Task description
Write out all records as given; omit images.

Provided information
****************************************
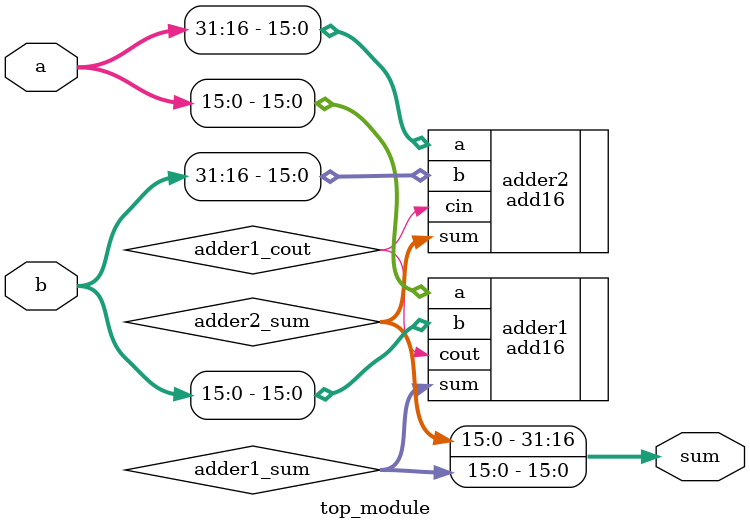
<source format=v>
module top_module(
  input [31:0] a,
  input [31:0] b,
  output [31:0] sum
);

  wire adder1_cout;
  wire [15:0] adder1_sum;
  wire [15:0] adder2_sum;

  add16 adder1(
    .a(a[15:0]),
    .b(b[15:0]),
    .sum(adder1_sum),
    .cout(adder1_cout)
  );

  add16 adder2(
    .a(a[31:16]),
    .b(b[31:16]),
    .cin(adder1_cout),
    .sum(adder2_sum)
  );

  assign sum = { adder2_sum, adder1_sum };



endmodule

</source>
****************************************
Result of this task
<source format=v>
module top_module(
  input [31:0] a,
  input [31:0] b,
  output [31:0] sum
);

  wire adder1_cout;
  wire [15:0] adder1_sum;
  wire [15:0] adder2_sum;

  add16 adder1(
    .a(a[15:0]),
    .b(b[15:0]),
    .sum(adder1_sum),
    .cout(adder1_cout)
  );

  add16 adder2(
    .a(a[31:16]),
    .b(b[31:16]),
    .cin(adder1_cout),
    .sum(adder2_sum)
  );

  assign sum = { adder2_sum, adder1_sum };



endmodule

</source>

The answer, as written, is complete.